## 取り組む課題
- A) 分数の授業に関する記事から、「小6算数「分数×分数」:数直線・面積図・関係図で攻略①【動画】」から「イデアをお届けしていきます。」までを、両端の語句も含めて一字一句変えずに抜き出してください。
- B) 分数の授業に関する記事をもとに、次の問いに答えてください。
(i) この記事は『トモ先生の算数チャンネル』の第何回か。
(ii) 今回取り上げられている学年と単元は何か。
(iii) 髙橋朋彦先生が専門とするのは何か。

小6算数「分数×分数」:数直線・面積図・関係図で攻略①【動画】
【トモ先生の算数チャンネル】第5回
小学校の算数の授業づくりをお手伝いする『トモ先生の算数チャンネル』。いよいよ具体的な授業づくりに役立つポイントの紹介が始まります! 今回は、6年生の「数と計算/分数×分数」編。トモ先生が、学習指導要領を紐解きながら解説します。
このシリーズでは、小学校高学年の算数を専門とする髙橋朋彦先生が、小ネタや道具に頼らずに、基本を大切にした質の高い授業づくりができるアイデアをお届けしていきます。
目次
分数の学習で大切なこと
学習指導要領、読んでいますか? ⋯なかなか読む時間を取るのは難しいですよね。そこで、算数チャンネルでは、私が読み込んだ学習指導要領のポイントをみなさんにお伝えしていきたいと思います。

輪郭の記録

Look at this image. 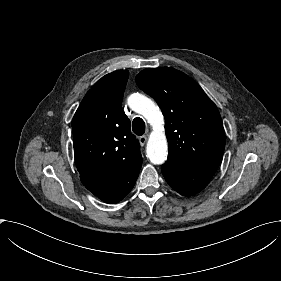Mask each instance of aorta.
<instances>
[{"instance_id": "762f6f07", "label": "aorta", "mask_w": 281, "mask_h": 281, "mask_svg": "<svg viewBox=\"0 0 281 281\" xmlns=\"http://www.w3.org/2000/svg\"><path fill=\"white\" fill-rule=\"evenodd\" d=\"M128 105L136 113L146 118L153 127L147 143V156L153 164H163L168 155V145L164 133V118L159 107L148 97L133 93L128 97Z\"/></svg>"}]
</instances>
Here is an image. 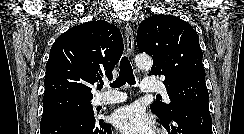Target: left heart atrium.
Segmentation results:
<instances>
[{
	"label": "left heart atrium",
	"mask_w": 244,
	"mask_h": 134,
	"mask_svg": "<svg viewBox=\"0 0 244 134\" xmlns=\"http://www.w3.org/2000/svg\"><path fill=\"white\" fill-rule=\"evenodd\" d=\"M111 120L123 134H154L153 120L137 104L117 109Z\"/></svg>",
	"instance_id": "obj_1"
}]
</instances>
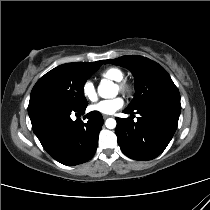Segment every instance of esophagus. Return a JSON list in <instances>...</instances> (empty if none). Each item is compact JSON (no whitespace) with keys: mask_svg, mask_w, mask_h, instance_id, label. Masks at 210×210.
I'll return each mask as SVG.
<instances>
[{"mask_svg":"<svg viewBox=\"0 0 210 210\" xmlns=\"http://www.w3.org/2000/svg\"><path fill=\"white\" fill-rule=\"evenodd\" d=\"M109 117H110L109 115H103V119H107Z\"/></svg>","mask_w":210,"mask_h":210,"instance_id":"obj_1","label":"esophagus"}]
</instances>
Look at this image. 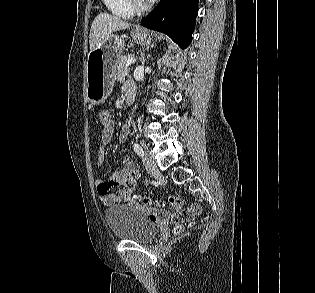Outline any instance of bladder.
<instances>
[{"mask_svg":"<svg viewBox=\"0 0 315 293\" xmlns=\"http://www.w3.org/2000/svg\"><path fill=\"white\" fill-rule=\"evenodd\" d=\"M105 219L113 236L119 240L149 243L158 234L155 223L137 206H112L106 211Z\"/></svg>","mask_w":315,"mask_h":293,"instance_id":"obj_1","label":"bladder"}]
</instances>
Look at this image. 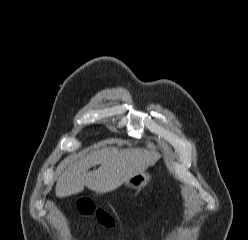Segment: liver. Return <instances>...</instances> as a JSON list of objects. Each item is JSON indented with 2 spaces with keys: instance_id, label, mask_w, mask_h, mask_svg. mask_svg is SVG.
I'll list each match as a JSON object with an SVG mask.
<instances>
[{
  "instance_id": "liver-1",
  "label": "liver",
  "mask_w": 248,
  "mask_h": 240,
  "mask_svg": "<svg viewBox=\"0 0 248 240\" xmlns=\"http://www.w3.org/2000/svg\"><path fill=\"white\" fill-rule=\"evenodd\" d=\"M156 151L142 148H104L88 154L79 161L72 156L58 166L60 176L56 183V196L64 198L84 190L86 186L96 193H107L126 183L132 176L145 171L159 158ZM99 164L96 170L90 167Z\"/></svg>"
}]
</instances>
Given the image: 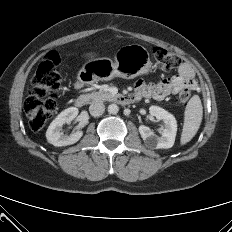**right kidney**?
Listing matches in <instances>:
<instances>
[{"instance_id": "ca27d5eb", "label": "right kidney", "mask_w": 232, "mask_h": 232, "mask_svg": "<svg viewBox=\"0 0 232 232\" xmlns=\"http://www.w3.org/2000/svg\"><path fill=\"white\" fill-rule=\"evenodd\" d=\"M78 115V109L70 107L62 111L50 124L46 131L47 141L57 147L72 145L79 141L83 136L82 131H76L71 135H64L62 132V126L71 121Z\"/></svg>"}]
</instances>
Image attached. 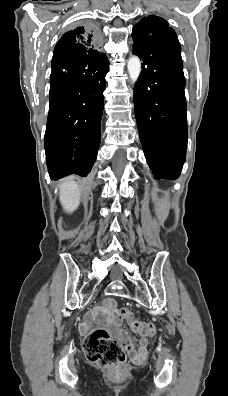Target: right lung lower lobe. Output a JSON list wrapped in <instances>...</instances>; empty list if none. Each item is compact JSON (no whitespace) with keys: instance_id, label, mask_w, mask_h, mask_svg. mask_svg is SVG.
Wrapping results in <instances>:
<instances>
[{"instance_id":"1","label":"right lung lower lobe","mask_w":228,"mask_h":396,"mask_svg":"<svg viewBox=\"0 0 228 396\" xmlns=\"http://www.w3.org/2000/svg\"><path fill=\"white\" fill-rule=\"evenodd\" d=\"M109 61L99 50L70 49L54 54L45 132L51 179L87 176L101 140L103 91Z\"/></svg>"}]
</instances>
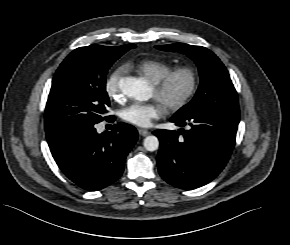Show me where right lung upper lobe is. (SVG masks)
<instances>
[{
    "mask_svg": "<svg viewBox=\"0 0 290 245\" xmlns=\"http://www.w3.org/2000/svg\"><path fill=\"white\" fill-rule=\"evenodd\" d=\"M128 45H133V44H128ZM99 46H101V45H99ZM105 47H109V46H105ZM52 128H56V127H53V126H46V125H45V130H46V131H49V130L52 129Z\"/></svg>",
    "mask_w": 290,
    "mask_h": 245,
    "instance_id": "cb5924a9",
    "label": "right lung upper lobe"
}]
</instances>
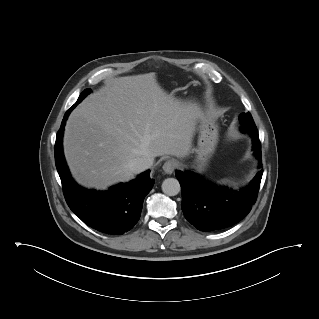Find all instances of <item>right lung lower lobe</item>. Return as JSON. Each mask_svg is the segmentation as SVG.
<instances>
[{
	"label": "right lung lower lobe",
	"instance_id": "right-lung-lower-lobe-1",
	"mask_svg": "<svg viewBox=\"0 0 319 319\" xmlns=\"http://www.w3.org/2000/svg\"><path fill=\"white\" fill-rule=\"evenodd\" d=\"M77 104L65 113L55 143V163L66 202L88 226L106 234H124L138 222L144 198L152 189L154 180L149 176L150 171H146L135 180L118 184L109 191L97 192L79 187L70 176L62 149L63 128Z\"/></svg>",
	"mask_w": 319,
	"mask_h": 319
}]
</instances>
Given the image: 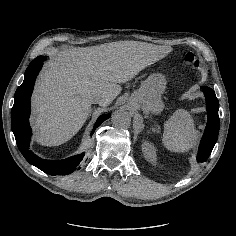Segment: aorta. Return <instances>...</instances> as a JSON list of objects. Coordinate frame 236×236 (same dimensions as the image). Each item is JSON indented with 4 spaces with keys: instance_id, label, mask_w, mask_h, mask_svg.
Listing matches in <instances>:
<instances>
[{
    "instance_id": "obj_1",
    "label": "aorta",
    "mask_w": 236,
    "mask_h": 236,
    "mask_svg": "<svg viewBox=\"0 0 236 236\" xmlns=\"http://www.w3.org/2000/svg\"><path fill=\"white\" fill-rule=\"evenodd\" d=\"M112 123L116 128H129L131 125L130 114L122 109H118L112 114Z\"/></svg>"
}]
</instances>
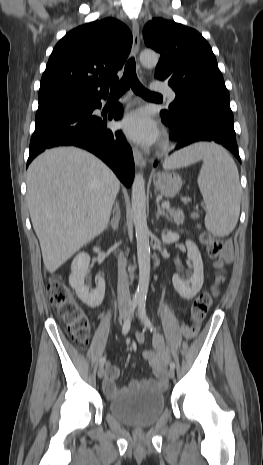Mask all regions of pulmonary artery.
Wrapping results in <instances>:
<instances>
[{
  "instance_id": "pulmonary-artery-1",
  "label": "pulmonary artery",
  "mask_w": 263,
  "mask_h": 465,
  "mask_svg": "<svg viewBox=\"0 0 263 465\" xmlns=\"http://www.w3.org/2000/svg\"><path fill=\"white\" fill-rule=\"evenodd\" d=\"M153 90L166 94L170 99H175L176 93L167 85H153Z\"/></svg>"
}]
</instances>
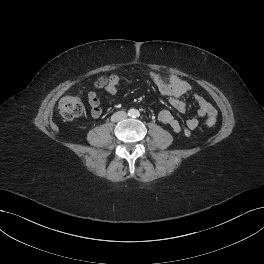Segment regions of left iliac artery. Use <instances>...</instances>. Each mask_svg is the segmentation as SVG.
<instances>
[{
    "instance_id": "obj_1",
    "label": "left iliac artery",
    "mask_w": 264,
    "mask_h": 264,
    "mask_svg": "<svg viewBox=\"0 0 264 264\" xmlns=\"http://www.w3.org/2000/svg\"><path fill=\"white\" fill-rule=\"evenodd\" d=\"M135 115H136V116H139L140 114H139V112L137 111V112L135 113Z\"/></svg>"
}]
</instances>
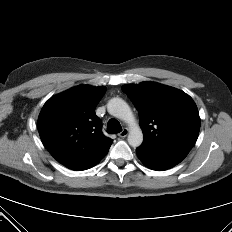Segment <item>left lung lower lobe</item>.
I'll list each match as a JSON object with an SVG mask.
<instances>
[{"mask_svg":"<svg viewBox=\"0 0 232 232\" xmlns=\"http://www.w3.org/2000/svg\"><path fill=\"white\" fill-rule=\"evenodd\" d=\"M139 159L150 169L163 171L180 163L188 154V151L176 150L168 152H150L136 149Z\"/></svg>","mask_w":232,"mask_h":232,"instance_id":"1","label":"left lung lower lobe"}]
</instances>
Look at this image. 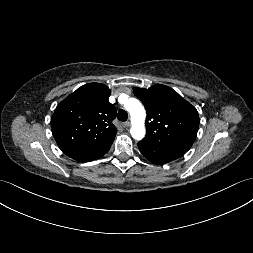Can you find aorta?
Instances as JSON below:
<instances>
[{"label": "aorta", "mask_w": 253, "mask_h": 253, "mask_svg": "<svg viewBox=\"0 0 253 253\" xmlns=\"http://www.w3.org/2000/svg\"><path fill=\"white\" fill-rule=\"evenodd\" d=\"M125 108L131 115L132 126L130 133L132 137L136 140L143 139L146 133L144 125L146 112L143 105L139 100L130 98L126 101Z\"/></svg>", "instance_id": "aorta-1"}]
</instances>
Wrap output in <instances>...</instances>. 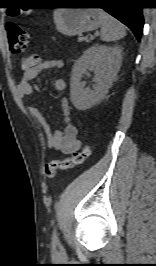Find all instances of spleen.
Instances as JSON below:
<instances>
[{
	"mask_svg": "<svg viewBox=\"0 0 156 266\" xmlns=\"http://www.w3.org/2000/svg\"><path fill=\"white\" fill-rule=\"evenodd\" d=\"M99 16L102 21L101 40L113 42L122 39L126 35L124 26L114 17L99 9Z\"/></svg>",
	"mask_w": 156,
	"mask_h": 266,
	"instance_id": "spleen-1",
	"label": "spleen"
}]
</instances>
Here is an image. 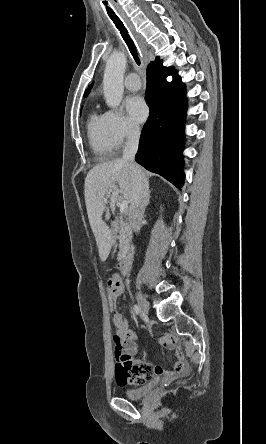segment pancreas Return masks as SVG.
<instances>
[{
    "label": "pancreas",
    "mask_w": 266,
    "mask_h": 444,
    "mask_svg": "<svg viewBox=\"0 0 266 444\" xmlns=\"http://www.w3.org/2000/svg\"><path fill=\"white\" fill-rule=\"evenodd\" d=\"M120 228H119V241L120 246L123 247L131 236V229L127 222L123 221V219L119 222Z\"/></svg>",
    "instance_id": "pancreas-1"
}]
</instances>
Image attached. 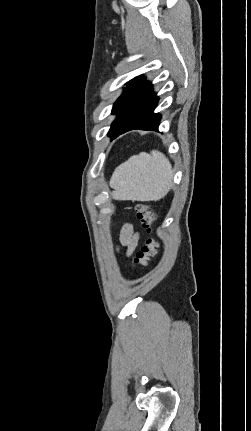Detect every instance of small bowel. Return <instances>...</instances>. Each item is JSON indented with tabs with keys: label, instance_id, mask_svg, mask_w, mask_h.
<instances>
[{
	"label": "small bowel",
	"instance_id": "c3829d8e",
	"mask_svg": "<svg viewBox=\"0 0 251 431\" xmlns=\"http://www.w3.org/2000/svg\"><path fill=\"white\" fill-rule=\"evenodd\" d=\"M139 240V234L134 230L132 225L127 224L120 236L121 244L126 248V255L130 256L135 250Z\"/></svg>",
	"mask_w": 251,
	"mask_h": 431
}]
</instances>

## 課題の解答
- A)
小6算数「分数×分数」:数直線・面積図・関係図で攻略①【動画】
【トモ先生の算数チャンネル】第5回
小学校の算数の授業づくりをお手伝いする『トモ先生の算数チャンネル』。いよいよ具体的な授業づくりに役立つポイントの紹介が始まります! 今回は、6年生の「数と計算/分数×分数」編。トモ先生が、学習指導要領を紐解きながら解説します。
このシリーズでは、小学校高学年の算数を専門とする髙橋朋彦先生が、小ネタや道具に頼らずに、基本を大切にした質の高い授業づくりができるアイデアをお届けしていきます。

- B)
(i) 第5回
(ii) 6年生の「数と計算/分数×分数」
(iii) 小学校高学年の算数